### MATERIAL SHOWN
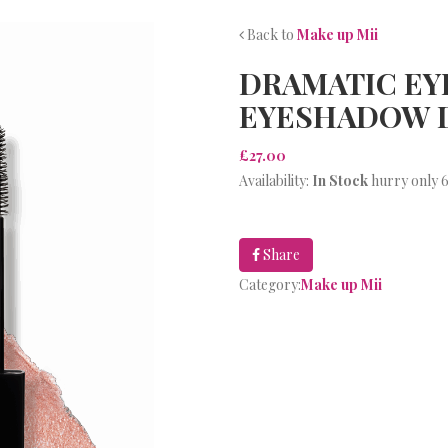
Back to
Make up Mii
DRAMATIC EY
EYESHADOW 
£27.00
Availability:
In Stock
hurry only 6
Share
Category:
Make up Mii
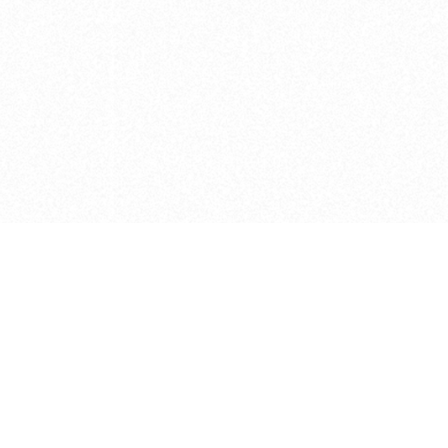
e brush at one point in time and may not reflect the
 of purchase. Always refer to the retailer pricing. Always
cturer for details on the brush when making a purchase.
 should be taken as a gesture to the idea of the brush
 provided by the retailer and manufacturer. Long, Short
designated by Blick, and actual brush lengths may
s know of any mistakes.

### DESCRIPTION OF THE TASK
Within the listing above, print exactly the stretch beginning at the line that contains "hurry only 6" and finishing at the line that contains "should be taken", ends kept, pictures left out, and nothing more.

### WRITTEN SOLUTION
hurry only 6
Share
Category:
Make up Mii
e brush at one point in time and may not reflect the
 of purchase. Always refer to the retailer pricing. Always
cturer for details on the brush when making a purchase.
 should be taken as a gesture to the idea of the brush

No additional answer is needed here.